RALEIGH, N.C. (WNCN) — You may have noticed more deer in our area, especially near roadways.

“This time of year is what we call the ‘deer rut’, which is basically mating season for deer,” said Falyn Owens, extension wildlife biologist with the North Carolina Wildlife Resources Commission. “They’re moving around a whole lot more than they do under normal circumstances.”

More deer on the move mean drivers should be extra careful on the road.

According to the North Carolina Department of Transportation, about 7 percent of all vehicle crashes in the state involve wild animals, and most of those are deer.

Wake County has the highest number of animal crashes with 2,575 between 2020 and 2022, according to NCDOT.

(File photo)

Owens said deer are active anytime day or night during mating season, not just dawn or dusk.

What should I do if a deer runs into the road?

“The best thing that you can do if you see a deer in the road is brake as much as you possibly can, but stay in your lane,” Owens explained.

She said it’s very important to avoid swerving.

“If you swerve, which can be an instinct, then you’re putting yourself in danger of going into ongoing traffic or veering off the road,” she explained.

Deer running in front of a car on dashcam footage (File photo)

Owens said research shows the safest response you can possibly have is to stay in your lane.

“If that means you end up hitting the deer, that’s better than swerving because that puts you in danger of oncoming traffic of objects on the side of the road,” she said.
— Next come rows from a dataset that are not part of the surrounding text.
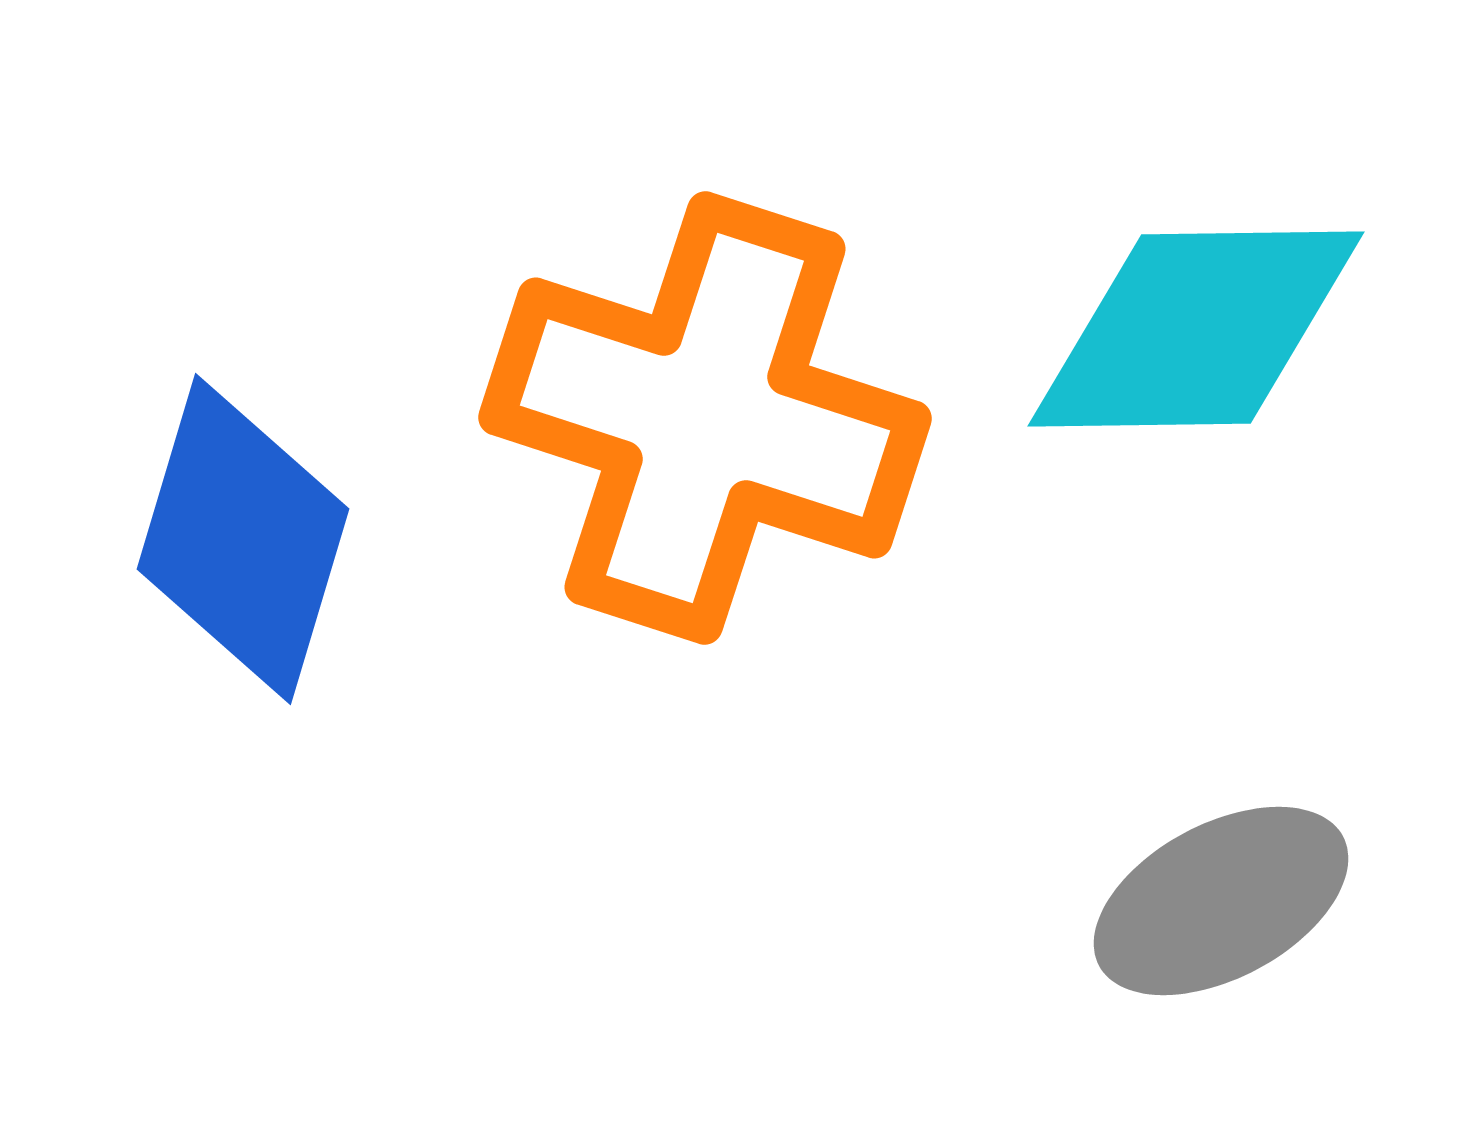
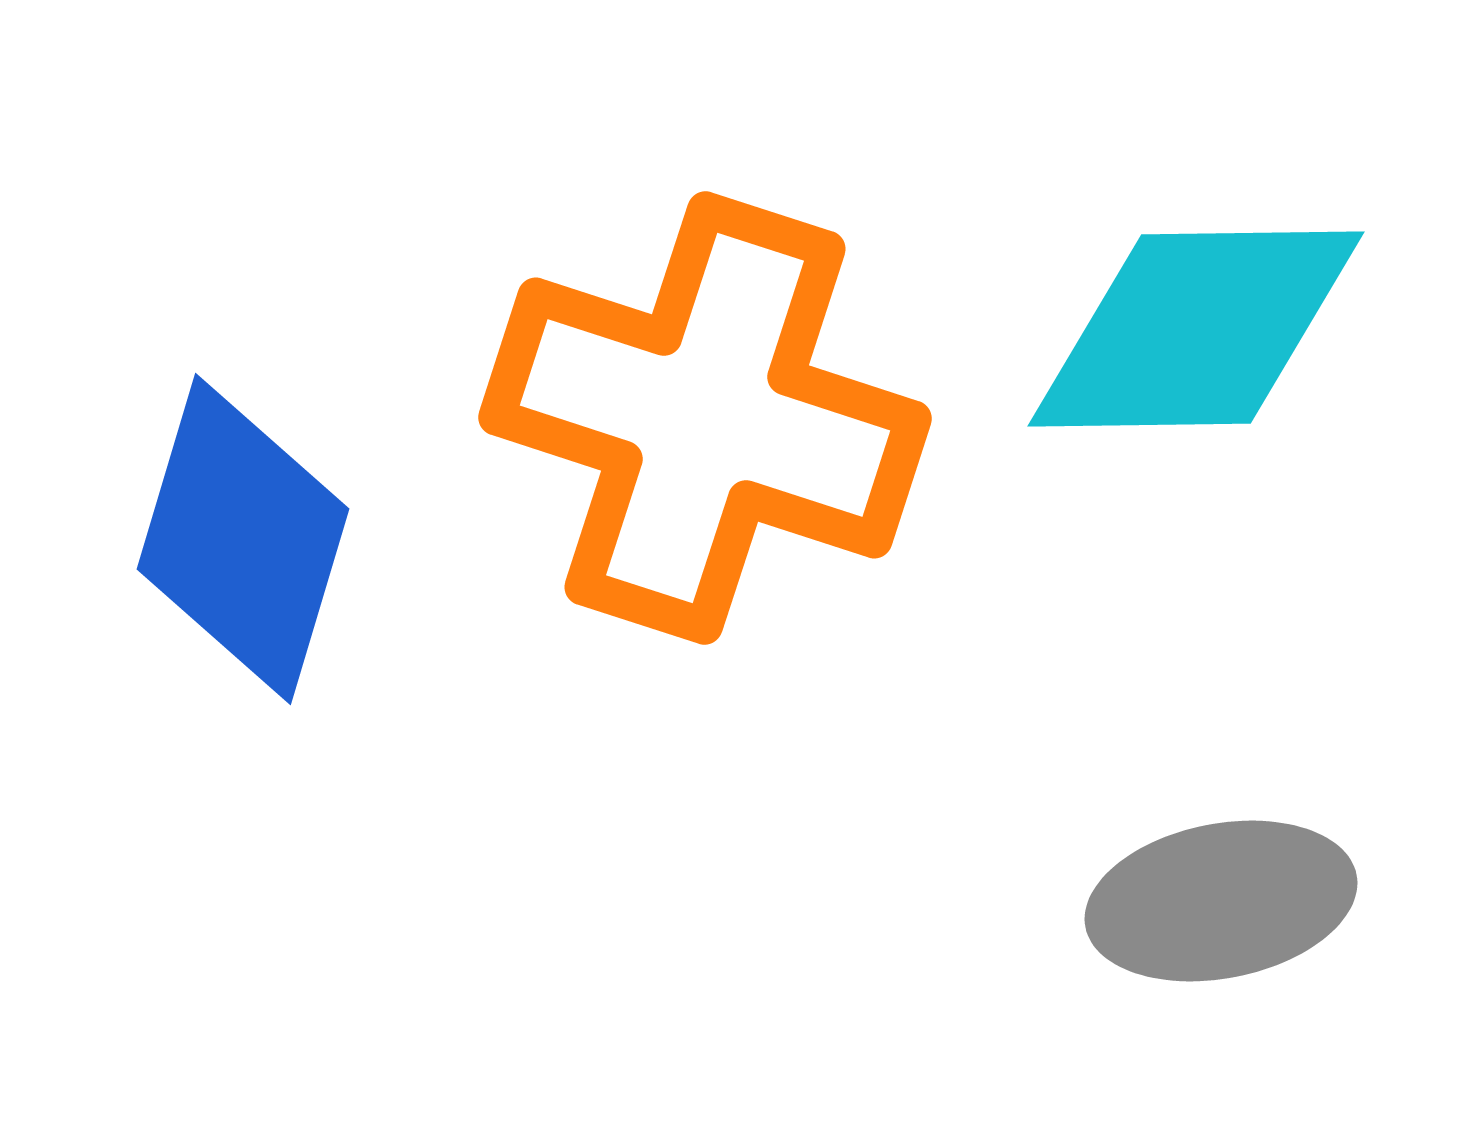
gray ellipse: rotated 17 degrees clockwise
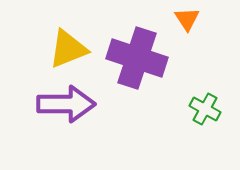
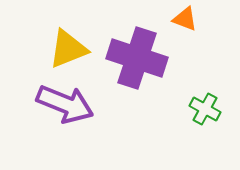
orange triangle: moved 2 px left; rotated 36 degrees counterclockwise
purple arrow: moved 1 px left; rotated 22 degrees clockwise
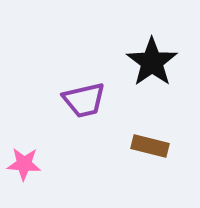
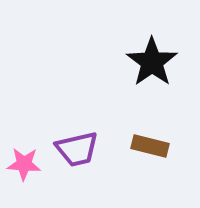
purple trapezoid: moved 7 px left, 49 px down
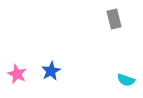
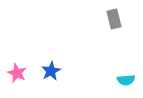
pink star: moved 1 px up
cyan semicircle: rotated 24 degrees counterclockwise
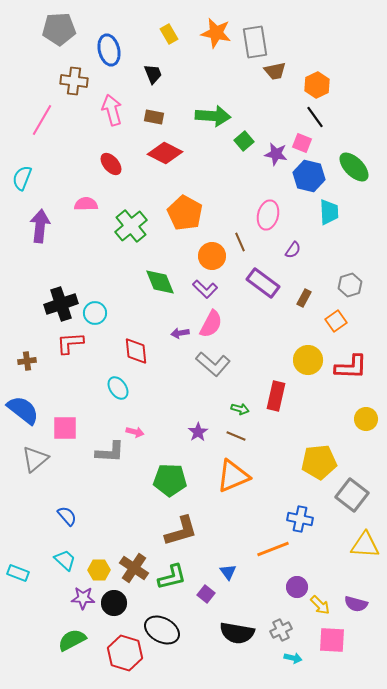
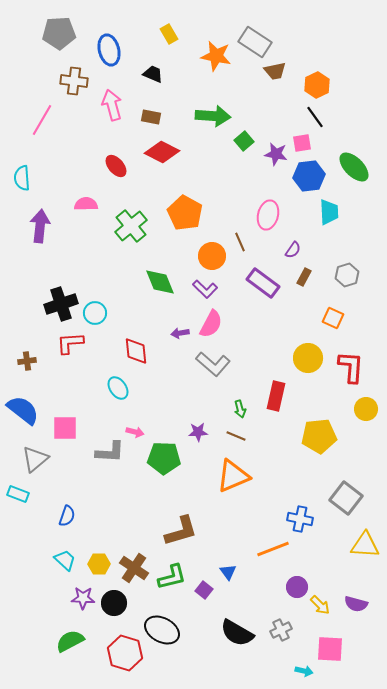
gray pentagon at (59, 29): moved 4 px down
orange star at (216, 33): moved 23 px down
gray rectangle at (255, 42): rotated 48 degrees counterclockwise
black trapezoid at (153, 74): rotated 45 degrees counterclockwise
pink arrow at (112, 110): moved 5 px up
brown rectangle at (154, 117): moved 3 px left
pink square at (302, 143): rotated 30 degrees counterclockwise
red diamond at (165, 153): moved 3 px left, 1 px up
red ellipse at (111, 164): moved 5 px right, 2 px down
blue hexagon at (309, 176): rotated 20 degrees counterclockwise
cyan semicircle at (22, 178): rotated 25 degrees counterclockwise
gray hexagon at (350, 285): moved 3 px left, 10 px up
brown rectangle at (304, 298): moved 21 px up
orange square at (336, 321): moved 3 px left, 3 px up; rotated 30 degrees counterclockwise
yellow circle at (308, 360): moved 2 px up
red L-shape at (351, 367): rotated 88 degrees counterclockwise
green arrow at (240, 409): rotated 60 degrees clockwise
yellow circle at (366, 419): moved 10 px up
purple star at (198, 432): rotated 30 degrees clockwise
yellow pentagon at (319, 462): moved 26 px up
green pentagon at (170, 480): moved 6 px left, 22 px up
gray square at (352, 495): moved 6 px left, 3 px down
blue semicircle at (67, 516): rotated 60 degrees clockwise
yellow hexagon at (99, 570): moved 6 px up
cyan rectangle at (18, 573): moved 79 px up
purple square at (206, 594): moved 2 px left, 4 px up
black semicircle at (237, 633): rotated 20 degrees clockwise
green semicircle at (72, 640): moved 2 px left, 1 px down
pink square at (332, 640): moved 2 px left, 9 px down
cyan arrow at (293, 658): moved 11 px right, 13 px down
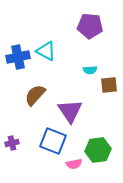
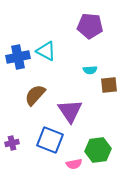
blue square: moved 3 px left, 1 px up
How to avoid deer while driving

Deer crossing sign (file photo)

As you drive down the road, experts said it’s important to pay attention to the wood line, where deer could be just a few feet away.

It’s also where you’ll find deer crossing signs.

“Those signs are installed in places where there has been a history of collisions with deer,” Owens explained. “So if you see one of those signs, pay attention because it genuinely is a place where deer are more likely to be crossing.”

The big takeaway, pay attention.



“Be very cognizant of what might be in the road,” Owens said. “And also, when it comes to deer, if you see one deer crossing the road, there could be others in that group that are following along. So if you see one deer, just think about the fact that there might be more.”

If one deer runs out, more might follow (CBS 17 file photo)

What if I hit one?

If you do hit a deer, Owens said you should always call 911 to report the crash.

She said local law enforcement who respond to the scene will help make a decision about what should happen with the deer if it’s injured or still alive.